Record excerpts section start
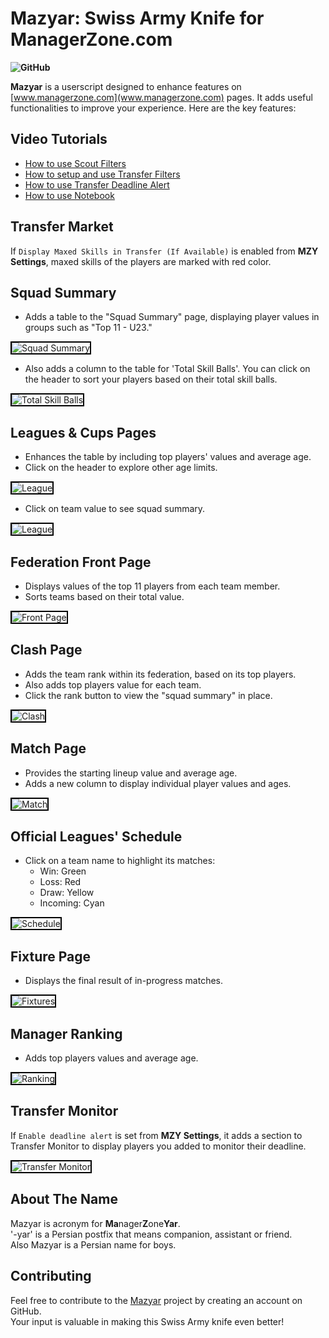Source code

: # Mazyar: Swiss Army Knife for ManagerZone.com

**![GitHub](https://img.shields.io/github/license/mz-ir/mazyar)**

**Mazyar** is a userscript designed to enhance features on [www.managerzone.com](www.managerzone.com) pages. It adds useful functionalities to improve your experience. Here are the key features:

## Video Tutorials

* [How to use Scout Filters](https://www.youtube.com/watch?v=zUy_3dTN-1A)
* [How to setup and use Transfer Filters](https://www.youtube.com/watch?v=By3Q6ayD6Ww)
* [How to use Transfer Deadline Alert](https://www.youtube.com/watch?v=PxUQeWVym7o)
* [How to use Notebook](<https://youtu.be/yKr8Usop0Lg>)

## Transfer Market

If `Display Maxed Skills in Transfer (If Available)` is enabled from **MZY Settings**, maxed skills of the players are marked with red color.

## Squad Summary

* Adds a table to the "Squad Summary" page, displaying player values in groups such as "Top 11 - U23."

<img src="https://raw.githubusercontent.com/mz-ir/mazyar/main/img/SquadSummary.png" alt="Squad Summary" style="border: 2px solid black;">

* Also adds a column to the table for 'Total Skill Balls'. You can click on the header to sort your players based on their total skill balls.

<img src="https://raw.githubusercontent.com/mz-ir/mazyar/main/img/TotalSkillBalls.png" alt="Total Skill Balls" style="border: 2px solid black;">

## Leagues & Cups Pages

* Enhances the table by including top players' values and average age.
* Click on the header to explore other age limits.

<img src="https://raw.githubusercontent.com/mz-ir/mazyar/main/img/LeaguePageToggle.gif" alt="League" style="border: 2px solid black;">

* Click on team value to see squad summary.

<img src="https://raw.githubusercontent.com/mz-ir/mazyar/main/img/LeaguePage.png" alt="League" style="border: 2px solid black;">

## Federation Front Page

* Displays values of the top 11 players from each team member.
* Sorts teams based on their total value.

<img src="https://raw.githubusercontent.com/mz-ir/mazyar/main/img/FrontPage.png" alt="Front Page" style="border: 2px solid black;">

## Clash Page

* Adds the team rank within its federation, based on its top players.
* Also adds top players value for each team.
* Click the rank button to view the "squad summary" in place.

<img src="https://raw.githubusercontent.com/mz-ir/mazyar/main/img/Clash.png" alt="Clash" style="border: 2px solid black;">

## Match Page

* Provides the starting lineup value and average age.
* Adds a new column to display individual player values and ages.

<img src="https://raw.githubusercontent.com/mz-ir/mazyar/main/img/MatchPage.png" alt="Match" style="border: 2px solid black;">

## Official Leagues' Schedule

* Click on a team name to highlight its matches:
  * Win: Green
  * Loss: Red
  * Draw: Yellow
  * Incoming: Cyan

<img src="https://raw.githubusercontent.com/mz-ir/mazyar/main/img/ScheduleColoring.gif" alt="Schedule" style="border: 2px solid black;">

## Fixture Page

* Displays the final result of in-progress matches.

<img src="https://raw.githubusercontent.com/mz-ir/mazyar/main/img/Fixtures.png" alt="Fixtures" style="border: 2px solid black;">

## Manager Ranking

* Adds top players values and average age.

<img src="https://raw.githubusercontent.com/mz-ir/mazyar/main/img/Ranking.png" alt="Ranking" style="border: 2px solid black;">

## Transfer Monitor

If `Enable deadline alert` is set from **MZY Settings**, it adds a section to Transfer Monitor to display players you added to monitor their deadline.

<img src="https://raw.githubusercontent.com/mz-ir/mazyar/main/img/TransferMonitor.png" alt="Transfer Monitor" style="border: 2px solid black;">

## About The Name

Mazyar is acronym for **Ma**nager**Z**one**Yar**.  
'-yar' is a Persian postfix that means companion, assistant or friend.  
Also Mazyar is a Persian name for boys.

## Contributing

Feel free to contribute to the [Mazyar](https://github.com/mz-ir/mazyar) project by creating an account on GitHub.  
Your input is valuable in making this Swiss Army knife even better!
Record excerpts section end
■ **Activity**: Each line from the one with "Mazyar is acronym" through the last line of the records must be written out word for word. Include nothing else.

■ **Written answer**:
Mazyar is acronym for **Ma**nager**Z**one**Yar**.  
'-yar' is a Persian postfix that means companion, assistant or friend.  
Also Mazyar is a Persian name for boys.

## Contributing

Feel free to contribute to the [Mazyar](https://github.com/mz-ir/mazyar) project by creating an account on GitHub.  
Your input is valuable in making this Swiss Army knife even better!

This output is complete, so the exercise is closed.